The museum is only open on weekends and select holidays from 12:00 noon to 4:00 p.m., but can be opened at other times for groups by appointment. So our group had the entire museum and airfield to ourselves...which was amazing. No strangers to worry about, and friends to share with--simply amazing.
Liesl and Ava had a great time in the outdoor display. The indoor museum paled in comparison--for them, anyway, Tom and I loved it. (We would have loved more time to take everything in. In a few years, perhaps.) But there were still really neat things to see, do and watch in the museum. I can't wait to go back next year--it's highly worth the trip!
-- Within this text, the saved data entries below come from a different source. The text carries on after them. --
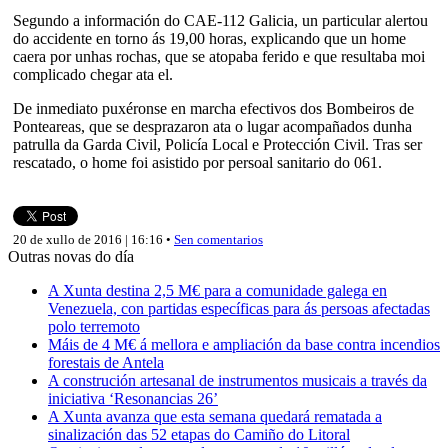
Segundo a información do CAE-112 Galicia, un particular alertou
do accidente en torno ás 19,00 horas, explicando que un home
caera por unhas rochas, que se atopaba ferido e que resultaba moi
complicado chegar ata el.
De inmediato puxéronse en marcha efectivos dos Bombeiros de
Ponteareas, que se desprazaron ata o lugar acompañados dunha
patrulla da Garda Civil, Policía Local e Protección Civil. Tras ser
rescatado, o home foi asistido por persoal sanitario do 061.
20 de xullo de 2016 | 16:16 •
Sen comentarios
Outras novas do día
A Xunta destina 2,5 M€ para a comunidade galega en
Venezuela, con partidas específicas para ás persoas afectadas
polo terremoto
Máis de 4 M€ á mellora e ampliación da base contra incendios
forestais de Antela
A construción artesanal de instrumentos musicais a través da
iniciativa ‘Resonancias 26’
A Xunta avanza que esta semana quedará rematada a
sinalización das 52 etapas do Camiño do Litoral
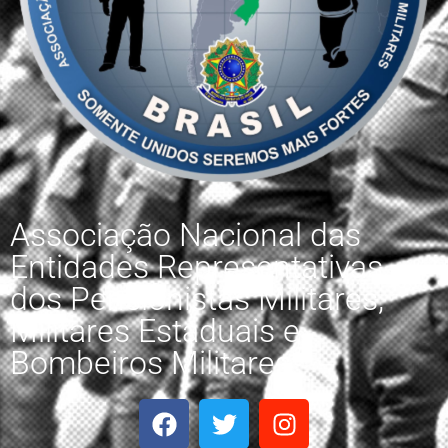
Associação Nacional das
Entidades Representativas
dos Pensionistas Militares,
Militares Estaduais e
Bombeiros Militares.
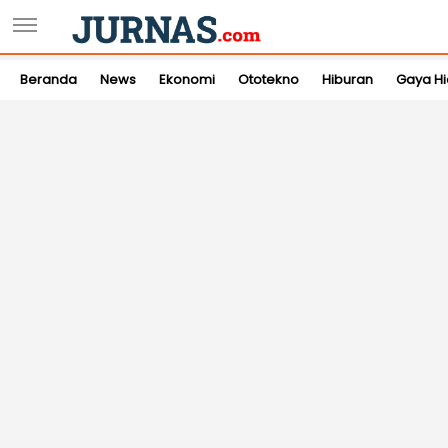
Beranda
News
Ekonomi
Ototekno
Hiburan
Gaya H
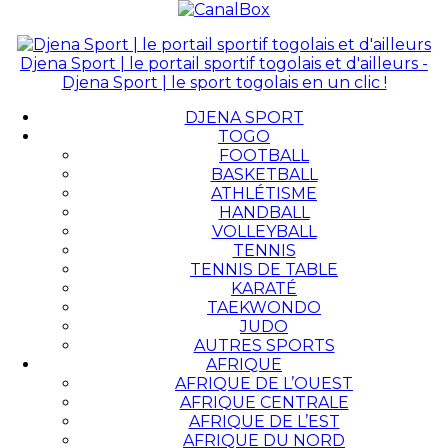
Djena Sport | le portail sportif togolais et d'ailleurs -
Djena Sport | le sport togolais en un clic !
DJENA SPORT
TOGO
FOOTBALL
BASKETBALL
ATHLÉTISME
HANDBALL
VOLLEYBALL
TENNIS
TENNIS DE TABLE
KARATÉ
TAEKWONDO
JUDO
AUTRES SPORTS
AFRIQUE
AFRIQUE DE L’OUEST
AFRIQUE CENTRALE
AFRIQUE DE L’EST
AFRIQUE DU NORD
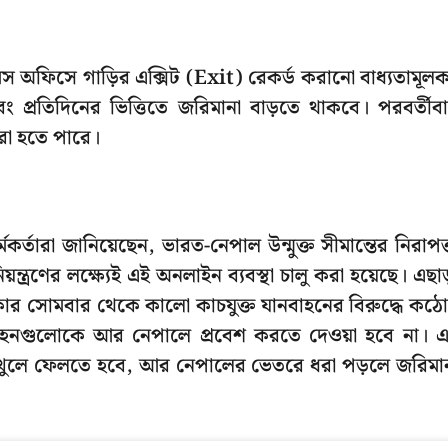
টমস অফিসে গাড়ির এক্সিট (Exit) রেকর্ড করানো বাধ্যতামূল
বং প্রতিদিনের ভিত্তিতে জরিমানা বাড়তে থাকবে। পরবর্তীব
রা হতে পারে।
মকর্তারা জানিয়েছেন, ভারত-নেপাল উন্মুক্ত সীমান্তের নিরাপত্
ত্রণের লক্ষ্যেই এই অনলাইন ব্যবস্থা চালু করা হয়েছে। এছা
কার সোমবার থেকে কালো কাচযুক্ত যানবাহনের বিরুদ্ধে কঠ
বাহনগুলোকে আর নেপালে প্রবেশ করতে দেওয়া হবে না। 
 খুলে ফেলতে হবে, আর নেপালের ভেতরে ধরা পড়লে জরিমা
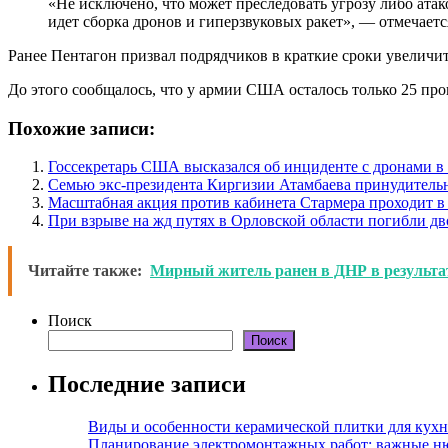
«Не исключено, что может преследовать угрозу либо атак
идет сборка дронов и гиперзвуковых ракет», — отмечаетс
Ранее Пентагон призвал подрядчиков в краткие сроки увеличи
До этого сообщалось, что у армии США осталось только 25 про
Похожие записи:
Госсекретарь США высказался об инциденте с дронами 
Семью экс-президента Киргизии Атамбаева принудитель
Масштабная акция против кабинета Стармера проходит в
При взрыве на жд путях в Орловской области погибли дв
Читайте также:
Мирный житель ранен в ДНР в результ
Поиск
Поиск
Последние записи
Виды и особенности керамической плитки для кухн
Планирование электромонтажных работ: важные н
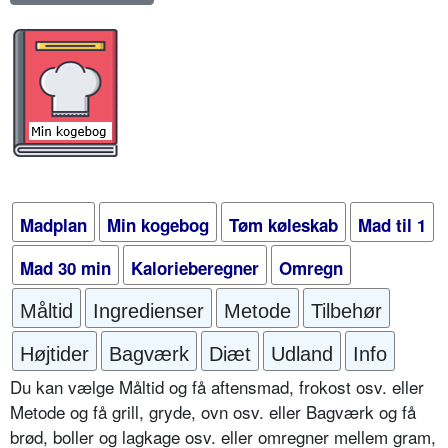
Madplan
Min kogebog
Tøm køleskab
Mad til 1
Mad 30 min
Kalorieberegner
Omregn
Måltid
Ingredienser
Metode
Tilbehør
Højtider
Bagværk
Diæt
Udland
Info
Du kan vælge Måltid og få aftensmad, frokost osv. eller
Metode og få grill, gryde, ovn osv. eller Bagværk og få
brød, boller og lagkage osv. eller omregner mellem gram,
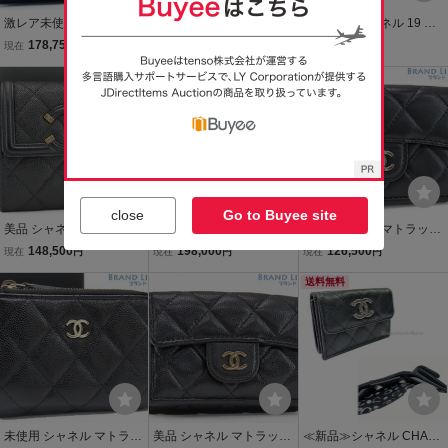
激レア未使用 シャネル マ
未使用 シャネル CCフィ
CHANEL シャネル 19 ス
トラッセ ココマーク キャ
リグリー スモール フラッ
モールフラップ ウォレッ
178,750
178,750
136,500
現在
円
現在
円
即決
円
ビアスキン スモール フラ
プ ウォレット キャビアス
ト 三つ折り財布 AP3711
ップ ウォレット ミニウォ
キン 三つ折り財布 A8194
レディース 中古 美品
レット 三つ折り財布 AP3
0
518
close
Go to Buyee site
美品 シャネル CCフィリ
激レア未使用 シャネル マ
美品 シャネル マトラッセ
グリー スモール フラップ
トラッセ ココマーク キャ
ココマーク クラシック ス
148,500
198,000
126,500
現在
円
現在
円
現在
円
ウォレット キャビアスキ
ビアスキン スモール ジッ
モール フラップ ウォレッ
ン 三つ折り財布 コンパク
プ ウォレット コンパクト
ト ミニウォレット 三つ折
送料無料
ト財布 ブラック
財布 ブラック AP4720
り財布 ブラック シルバー
金具
未使用 シャネル マトラッ
美品 シャネル マトラッセ
≪新品≫シャネル CHAN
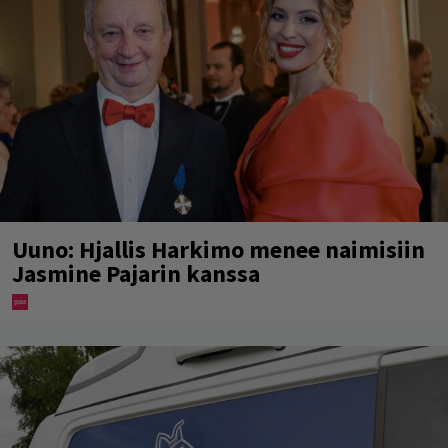
Uuno: Hjallis Harkimo menee naimisiin
Jasmine Pajarin kanssa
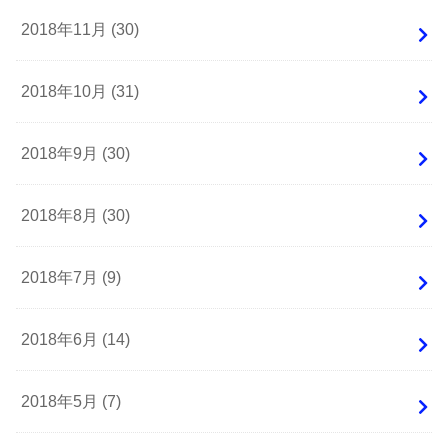
2018年11月 (30)
2018年10月 (31)
2018年9月 (30)
2018年8月 (30)
2018年7月 (9)
2018年6月 (14)
2018年5月 (7)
* Why the countdown? That's how long before Liesl can enlist with the Air Force. I've been hearing for a week now that she's going to become an astronaut. She seriously didn't know we were going on this field trip--I find it's best for my sanity to inform her of such outings right before they happen--otherwise, I hear about it night and day until it does happen. It was a BIG surprise for her to see space shuttle exhibits today. She plans to take me up in her space rocket someday. I'm sure NASA will allow her to take her mommy on a pleasure cruise in space. The taxpayers will LOVE that.
This is a replica of a SPAD XIII, a World War I fighter airplane, one of the first fighter planes ever built.
This is just a replica, but it's actually flyable (is that even word?)
I really enjoyed seeing this plane. Tom and I have recently seen the movie "Flyboys," a movie inspired by a true story of WWI fighter pilots. The movie was great, and seeing this plane really drives home how much aviation has changed in the last 100 years.
Seeing the helicopters up close--she LOVED it. She had to be torn away. Loudly.
I still remember hearing about this in school, and everyone crying without really knowing what was going on.
Afterwards, we were allowed to eat our picnic lunch in the airfield, under the planes, since there was no other shade available.
Seriously...the coolest picnic we've ever done. When else can you eat in the shadow of a wing of a 40 year-old aircraft?